In Commonwealth v. Wright, the Supreme Judicial Court affirmed the defendant’s convictions for first degree murder and ruled that the judge properly denied the defendant’s motion to suppress statements he made to Canadian authorities.
The basic facts were as follows. The defendant was a habitual abuser of drugs and alcohol. On the date of the killing, after imbibing Klonopin, marijuana, and beer, “the defendant began hearing a voice inside his head” telling him to kill his mother. In response, he slashed his mother’s throat. Later, he killed his grandmother in the same manner. He then drove to the Canadian border. He fled across the border into New Brunswick, but was quickly apprehended by the Royal Canadian Mounted Police. “The defendant was then taken by … border officers to an interview room. The defendant was not handcuffed and appeared ‘fully oriented.’” One of the officers advised the defendant “of his right under the Vienna Convention to speak with a member of the United States government. The officer also informed the defendant of his right to speak with … an attorney paid for by Canada … and the defendant indicated he would like to speak with” an attorney. Nonetheless, he proceeded to converse with the officers without the presence of an attorney and disclosed that he had killed his mother and grandmother. “Custody of the defendant was transferred to United States authorities.” Prior to his trial, “the defendant moved to suppress his statements to the Canadian authorities on the grounds that they were involuntary and that he had not been given his Miranda warnings [Miranda v. Arizona, 384 U.S. 436 (1966)], but his motion was denied.” The defendant was convicted of two counts of first-degree murder.

▶ _REQUIRED ACTION A_
In the case summary, which police force apprehended the defendant after he crossed into New Brunswick?
▶ _REQUIRED ACTION B_
Update the case summary by writing out its text between "In Commonwealth v." and "to Canadian authorities.", inclusive, with "affirmed" changed to "upheld".

▶ _DATASET RECORDS_
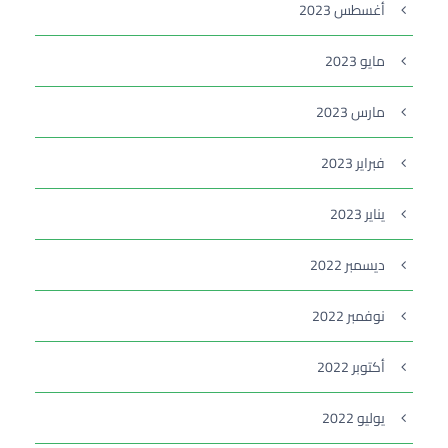
أغسطس 2023
مايو 2023
مارس 2023
فبراير 2023
يناير 2023
ديسمبر 2022
نوفمبر 2022
أكتوبر 2022
يوليو 2022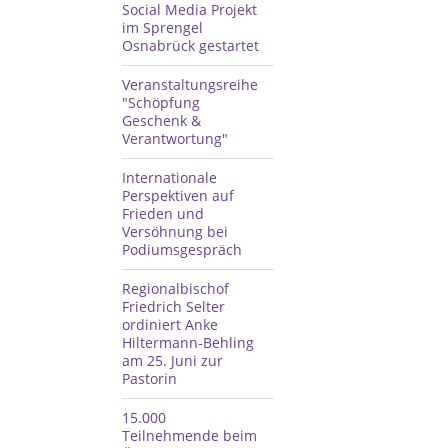
Social Media Projekt
im Sprengel
Osnabrück gestartet
Veranstaltungsreihe
"Schöpfung
Geschenk &
Verantwortung"
Internationale
Perspektiven auf
Frieden und
Versöhnung bei
Podiumsgespräch
Regionalbischof
Friedrich Selter
ordiniert Anke
Hiltermann-Behling
am 25. Juni zur
Pastorin
15.000
Teilnehmende beim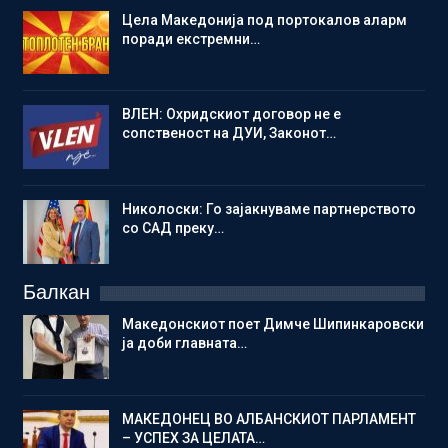
Цела Македонија под портокалов аларм
поради екстремни…
ВЛЕН: Охридскиот договор не е
сопственост на ДУИ, Законот…
Николоски: Го зајакнуваме партнерството
со САД преку…
Балкан
Македонскиот поет Димче Шипинкаровски
ја доби главната…
МАКЕДОНЕЦ ВО АЛБАНСКИОТ ПАРЛАМЕНТ
– УСПЕХ ЗА ЦЕЛАТА…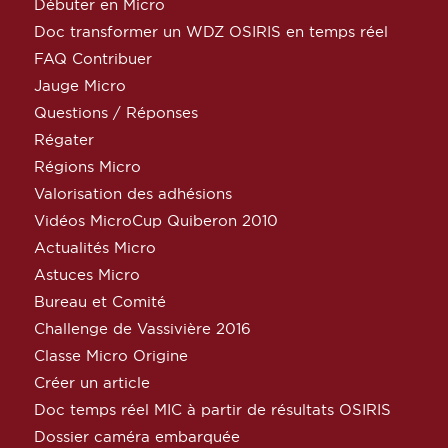
Débuter en Micro
Doc transformer un WDZ OSIRIS en temps réel
FAQ Contribuer
Jauge Micro
Questions / Réponses
Régater
Régions Micro
Valorisation des adhésions
Vidéos MicroCup Quiberon 2010
Actualités Micro
Astuces Micro
Bureau et Comité
Challenge de Vassivière 2016
Classe Micro Origine
Créer un article
Doc temps réel MIC à partir de résultats OSIRIS
Dossier caméra embarquée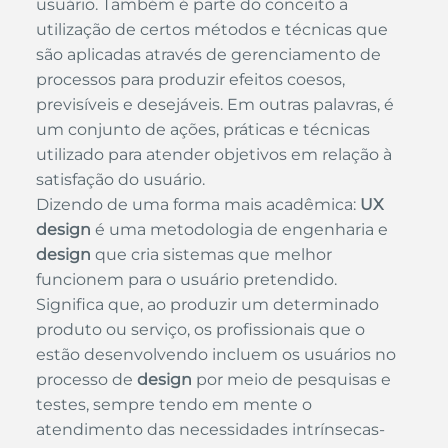
usuário. Também é parte do conceito a 
utilização de certos métodos e técnicas que 
são aplicadas através de gerenciamento de 
processos para produzir efeitos coesos, 
previsíveis e desejáveis. Em outras palavras, é 
um conjunto de ações, práticas e técnicas 
utilizado para atender objetivos em relação à 
satisfação do usuário.
Dizendo de uma forma mais acadêmica: 
UX 
design
 é uma metodologia de engenharia e 
design
 que cria sistemas que melhor 
funcionem para o usuário pretendido. 
Significa que, ao produzir um determinado 
produto ou serviço, os profissionais que o 
estão desenvolvendo incluem os usuários no 
processo de 
design
 por meio de pesquisas e 
testes, sempre tendo em mente o 
atendimento das necessidades intrínsecas- 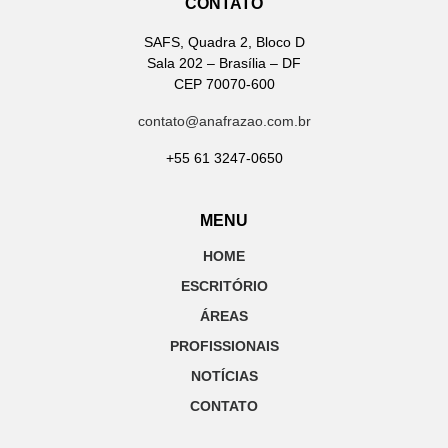
CONTATO
SAFS, Quadra 2, Bloco D
Sala 202 – Brasília – DF
CEP 70070-600
contato@anafrazao.com.br
+55 61 3247-0650
MENU
HOME
ESCRITÓRIO
ÁREAS
PROFISSIONAIS
NOTÍCIAS
CONTATO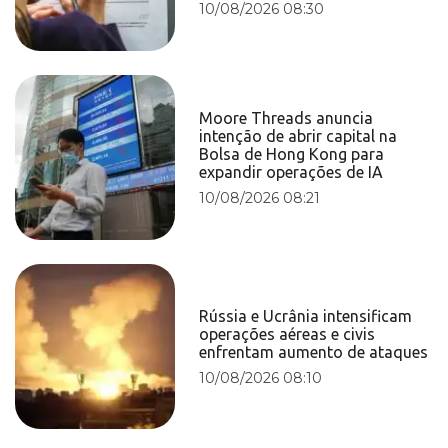
10/08/2026 08:30
Moore Threads anuncia
intenção de abrir capital na
Bolsa de Hong Kong para
expandir operações de IA
10/08/2026 08:21
Rússia e Ucrânia intensificam
operações aéreas e civis
enfrentam aumento de ataques
10/08/2026 08:10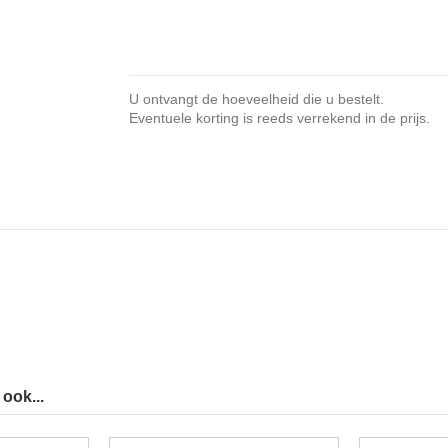
U ontvangt de hoeveelheid die u bestelt.
Eventuele korting is reeds verrekend in de prijs.
ook...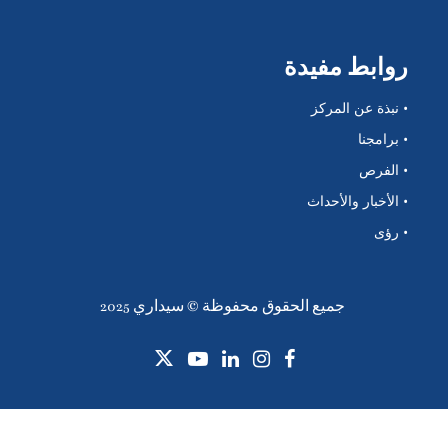
روابط مفيدة
• نبذة عن المركز
• برامجنا
• الفرص
• الأخبار والأحداث
• رؤى
جميع الحقوق محفوظة © سيداري 2025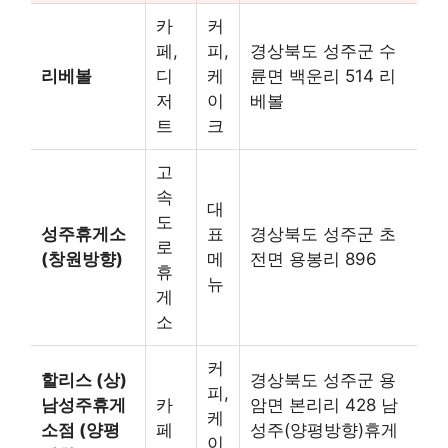
카
커
페,
피,
경상북도 성주군 수
리베볼
디
케
륜면 백운리 514 리
저
이
베볼
트
크
고
속
대
도
성주휴게소
표
경상북도 성주군 초
로
(창원방향)
메
전면 용봉리 896
휴
뉴
게
소
커
할리스 (상)
경상북도 성주군 용
피,
남성주휴게
카
암면 본리리 428 남
케
소점 (양평
페
성주(양평방향)휴게
이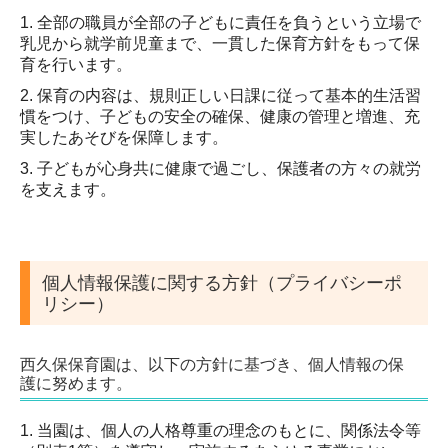
1. 全部の職員が全部の子どもに責任を負うという立場で
乳児から就学前児童まで、一貫した保育方針をもって保
育を行います。
2. 保育の内容は、規則正しい日課に従って基本的生活習
慣をつけ、子どもの安全の確保、健康の管理と増進、充
実したあそびを保障します。
3. 子どもが心身共に健康で過ごし、保護者の方々の就労
を支えます。
個人情報保護に関する方針（プライバシーポ
リシー）
西久保保育園は、以下の方針に基づき、個人情報の保
護に努めます。
1. 当園は、個人の人格尊重の理念のもとに、関係法令等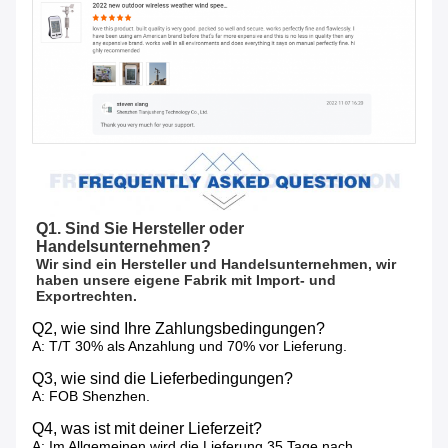
Q1. Sind Sie Hersteller oder 
Handelsunternehmen?
Wir sind ein Hersteller und Handelsunternehmen, wir 
haben unsere eigene Fabrik mit Import- und 
Exportrechten.
Q2, wie sind Ihre Zahlungsbedingungen?
A: T/T 30% als Anzahlung und 70% vor Lieferung.
Q3, wie sind die Lieferbedingungen?
A: FOB Shenzhen.
Q4, was ist mit deiner Lieferzeit?
A: Im Allgemeinen wird die Lieferung 35 Tage nach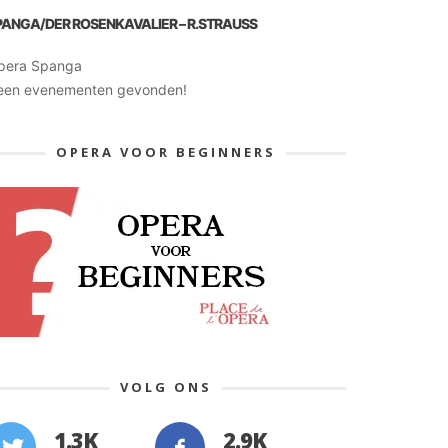
PANGA/DER ROSENKAVALIER – R.STRAUSS
pera Spanga
een evenementen gevonden!
OPERA VOOR BEGINNERS
VOLG ONS
1.3K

▶ _TASK ANSWER A_
The Royal Canadian Mounted Police apprehended him.

▶ _TASK ANSWER B_
In Commonwealth v. Wright, the Supreme Judicial Court upheld the defendant’s convictions for first degree murder and ruled that the judge properly denied the defendant’s motion to suppress statements he made to Canadian authorities.